Badai dahsyat melanda Prancis Samudra India Kepulauan Mayotteberpotensi menimbulkan korban jiwa yang besar. Seorang pejabat lokal Perancis mengatakan pada hari Minggu bahwa jumlah korban tewas bisa mencapai ratusan atau ribuan. Badai tersebut dianggap sebagai badai terkuat yang melanda wilayah tersebut dalam hampir satu abad.
Prefek François-Xavier Beauville mengatakan kepada penyiar Mayotte la Première, “Saya pikir pasti akan ada beberapa ratus orang, mungkin kita akan mendekati seribu atau beberapa ribu”. Dia mengatakan memastikan jumlah korban tewas akhir akan menjadi tantangan karena adat istiadat penguburan umat Islam.
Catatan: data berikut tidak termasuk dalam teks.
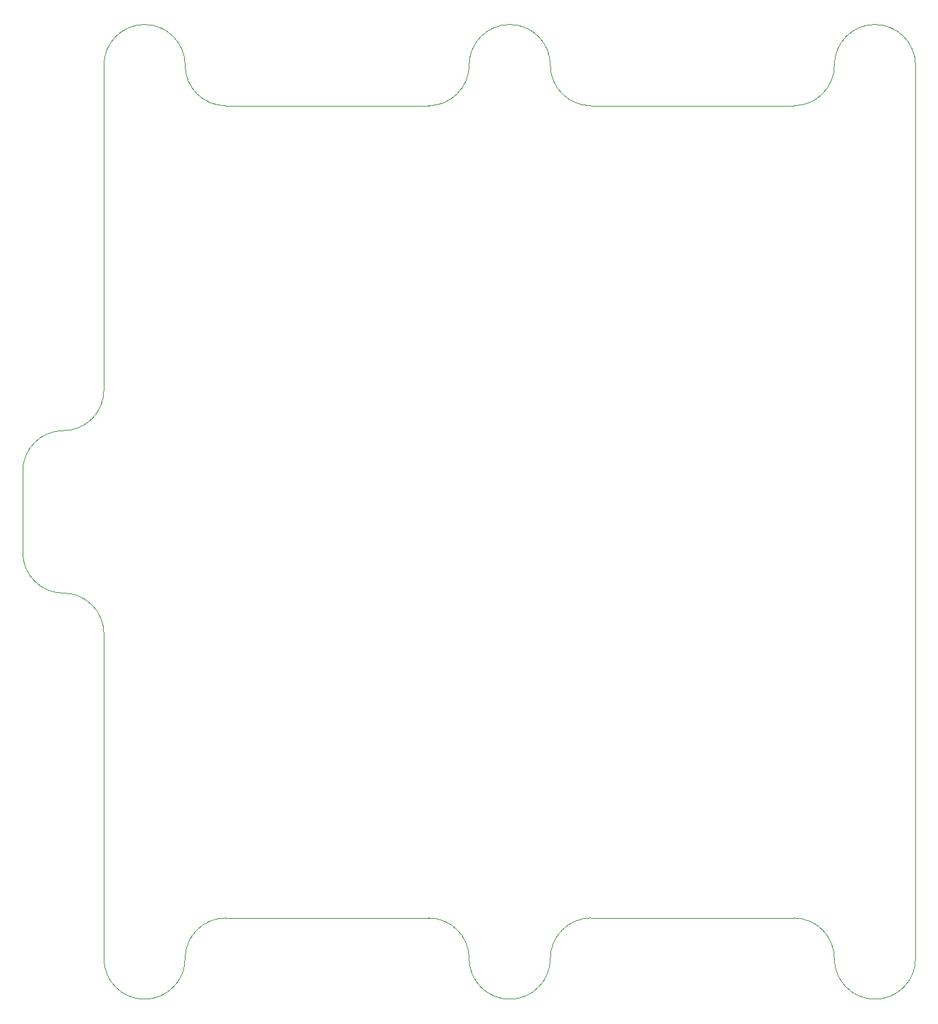
<source format=gbr>
%TF.GenerationSoftware,KiCad,Pcbnew,7.0.5*%
%TF.CreationDate,2023-06-24T20:49:16-04:00*%
%TF.ProjectId,Reflow,5265666c-6f77-42e6-9b69-6361645f7063,rev?*%
%TF.SameCoordinates,Original*%
%TF.FileFunction,Profile,NP*%
%FSLAX46Y46*%
G04 Gerber Fmt 4.6, Leading zero omitted, Abs format (unit mm)*
G04 Created by KiCad (PCBNEW 7.0.5) date 2023-06-24 20:49:16*
%MOMM*%
%LPD*%
G01*
G04 APERTURE LIST*
%TA.AperFunction,Profile*%
%ADD10C,0.100000*%
%TD*%
G04 APERTURE END LIST*
D10*
X50000000Y-155000000D02*
G75*
G03*
X55000000Y-160000000I5000000J0D01*
G01*
X135000000Y-50000000D02*
X110000000Y-50000000D01*
X100000000Y-160000000D02*
G75*
G03*
X105000000Y-155000000I0J5000000D01*
G01*
X60000000Y-45000000D02*
G75*
G03*
X65000000Y-50000000I5000000J0D01*
G01*
X95000000Y-155000000D02*
G75*
G03*
X90000000Y-150000000I-5000000J0D01*
G01*
X110000000Y-150000000D02*
G75*
G03*
X105000000Y-155000000I0J-5000000D01*
G01*
X140000000Y-155000000D02*
G75*
G03*
X145000000Y-160000000I5000000J0D01*
G01*
X60000000Y-45000000D02*
G75*
G03*
X55000000Y-40000000I-5000000J0D01*
G01*
X105000000Y-45000000D02*
G75*
G03*
X100000000Y-40000000I-5000000J0D01*
G01*
X50000000Y-45000000D02*
X50000000Y-85000000D01*
X145000000Y-160000000D02*
G75*
G03*
X150000000Y-155000000I0J5000000D01*
G01*
X90000000Y-50000000D02*
X65000000Y-50000000D01*
X40000000Y-105000000D02*
G75*
G03*
X45000000Y-110000000I5000000J0D01*
G01*
X55000000Y-40000000D02*
G75*
G03*
X50000000Y-45000000I0J-5000000D01*
G01*
X145000000Y-40000000D02*
G75*
G03*
X140000000Y-45000000I0J-5000000D01*
G01*
X100000000Y-40000000D02*
G75*
G03*
X95000000Y-45000000I0J-5000000D01*
G01*
X50000001Y-115000000D02*
G75*
G03*
X45000000Y-109999999I-5000001J0D01*
G01*
X90000000Y-50000000D02*
G75*
G03*
X95000000Y-45000000I0J5000000D01*
G01*
X150000000Y-155000000D02*
X150000000Y-45000000D01*
X95000000Y-155000000D02*
G75*
G03*
X100000000Y-160000000I5000000J0D01*
G01*
X45000000Y-90000000D02*
G75*
G03*
X50000000Y-85000000I0J5000000D01*
G01*
X65000000Y-150000000D02*
G75*
G03*
X60000000Y-155000000I0J-5000000D01*
G01*
X50000000Y-115000000D02*
X50000000Y-155000000D01*
X40000000Y-95000000D02*
X40000000Y-105000000D01*
X110000000Y-150000000D02*
X135000000Y-150000000D01*
X150000000Y-45000000D02*
G75*
G03*
X145000000Y-40000000I-5000000J0D01*
G01*
X105000000Y-45000000D02*
G75*
G03*
X110000000Y-50000000I5000000J0D01*
G01*
X55000000Y-160000000D02*
G75*
G03*
X60000000Y-155000000I0J5000000D01*
G01*
X45000000Y-90000000D02*
G75*
G03*
X40000000Y-95000000I0J-5000000D01*
G01*
X65000000Y-150000000D02*
X90000000Y-150000000D01*
X140000000Y-155000000D02*
G75*
G03*
X135000000Y-150000000I-5000000J0D01*
G01*
X135000000Y-50000000D02*
G75*
G03*
X140000000Y-45000000I0J5000000D01*
G01*
M02*

</source>
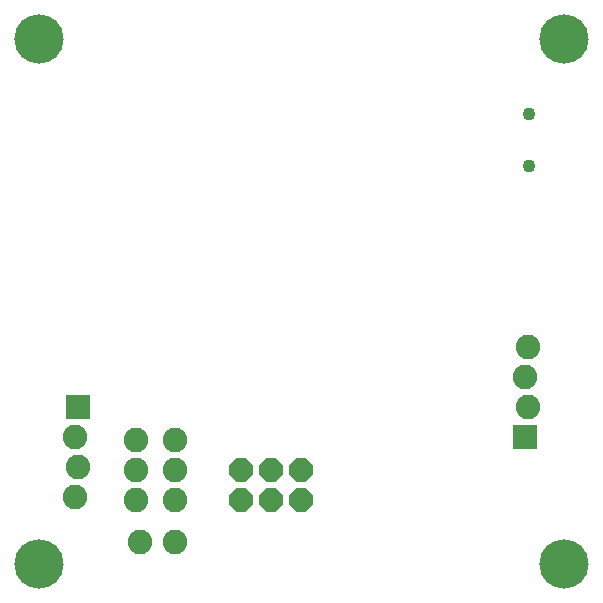
<source format=gbs>
G75*
%MOIN*%
%OFA0B0*%
%FSLAX24Y24*%
%IPPOS*%
%LPD*%
%AMOC8*
5,1,8,0,0,1.08239X$1,22.5*
%
%ADD10OC8,0.0800*%
%ADD11C,0.0820*%
%ADD12R,0.0820X0.0820*%
%ADD13C,0.0434*%
%ADD14C,0.1640*%
D10*
X008100Y003500D03*
X008100Y004500D03*
X009100Y004500D03*
X009100Y003500D03*
X010100Y003500D03*
X010100Y004500D03*
D11*
X005900Y004500D03*
X005900Y003500D03*
X004600Y003500D03*
X004600Y004500D03*
X004600Y005500D03*
X005900Y005500D03*
X002650Y004600D03*
X002550Y003600D03*
X002550Y005600D03*
X004730Y002100D03*
X005870Y002100D03*
X017550Y007600D03*
X017650Y006600D03*
X017650Y008600D03*
D12*
X017550Y005600D03*
X002650Y006600D03*
D13*
X017700Y014634D03*
X017700Y016366D03*
D14*
X001350Y001350D03*
X001350Y018850D03*
X018850Y018850D03*
X018850Y001350D03*
M02*

</source>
Menurut Kementerian Dalam Negeri Perancis, menentukan angka pastinya mungkin lebih rumit dengan adanya 100.000 penduduk yang tidak memiliki dokumen. Usseni Balahachi, mantan perawat, melaporkan bahwa beberapa orang enggan mencari bantuan karena takut dideportasi. Banyak yang tetap bertahan sampai pelarian menjadi mustahil.
Operasi penyelamatan sedang berlangsung namun menghadapi tantangan karena rusaknya bandara dan infrastruktur listrik di wilayah Samudera Hindia Perancis ini. Prancis mengirimkan tentara tambahan, petugas pemadam kebakaran, dan personel medis ke Mayotte. Persediaan, termasuk peralatan medis dan darah untuk transfusi, tiba dengan pesawat dan kapal dari Pulau Reunion.
Walikota Mamoudzou Ambilwahedou Soumaila mengatakan badai tersebut telah merusak parah rumah sakit dan sekolah. Dia mengatakan kepada AFP bahwa sembilan orang berada dalam kondisi kritis dan 246 lainnya terluka parah. Dia menjelaskan bahwa situasinya sangat buruk.
Badai juga menghancurkan kawasan kumuh yang menampung sebagian besar penduduk pulau tersebut, termasuk banyak penduduk yang tidak memiliki dokumen. Menurut Ousseni Balahachi, mantan perawat, beberapa orang takut mencari bantuan karena takut dideportasi.
“Sejujurnya, apa yang kita alami adalah sebuah tragedi, Anda merasa seperti setelah perang nuklir… Saya telah melihat seluruh lingkungan hilang,” kata Mohamed Ismail, seorang warga Mamoudjou, ibu kota Mayotte, kepada Reuters. .
Keinginan Badai Bencana ini juga melanda Kepulauan Komoro, menyebabkan kerusakan ringan. Serangan ini terjadi di Mozambik, di mana tiga orang tewas dilaporkan. Sisa-sisa badai diperkirakan akan menyebabkan hujan lebat di Malawi, Zimbabwe dan Zambia, yang kemungkinan menyebabkan banjir.
Presiden Komisi Uni Eropa Ursula van der Leyen menawarkan dukungan pada hari Minggu. “Hati kami tertuju ke Prancis setelah Topan Chido menghancurkan Mayotte,” tulisnya di X. “Kami siap memberikan dukungan dalam beberapa hari mendatang.”
Direktur Jenderal WHO Tedros Adhanom Ghebreyesus menyatakan kesiapannya untuk membantu, dengan mengatakan di X bahwa organisasinya “siap mendukung masyarakat yang membutuhkan layanan kesehatan penting.” PIROI, organisasi Palang Merah regional, juga telah menunjukkan kesiapannya untuk membantu.
Seperti yang dilaporkan Menteri Dalam Negeri Bruno Retaileau, badai tersebut menghancurkan permukiman informal.
Pihak berwenang memerintahkan 320.000 penduduk Mayotte untuk melakukan lockdown ketika badai mendekat dengan kecepatan angin hingga 226 kilometer per jam. Badai tersebut menyebabkan kerusakan infrastruktur yang parah, terutama mempengaruhi permukiman kumuh.
Upaya tanggap darurat sedang dilakukan ketika pasokan dan personel medis tiba melalui udara dan laut. Topan tersebut juga melanda Mozambik dan menyebabkan tiga orang tewas, namun UNICEF terus memberikan bantuan ke sana.
PBB telah memperingatkan bahwa 1,7 juta orang berisiko terkena banjir di Malawi, Zimbabwe dan Zambia.
Para ahli mengaitkan badai ini dengan perubahan iklim, dan ahli meteorologi Francois Gourand mencatat bahwa intensitasnya meningkat karena suhu Samudera Hindia yang sangat hangat.
Petugas penyelamat mencoba membersihkan jalan yang diblokir setelah Topan Chido (foto Reuters).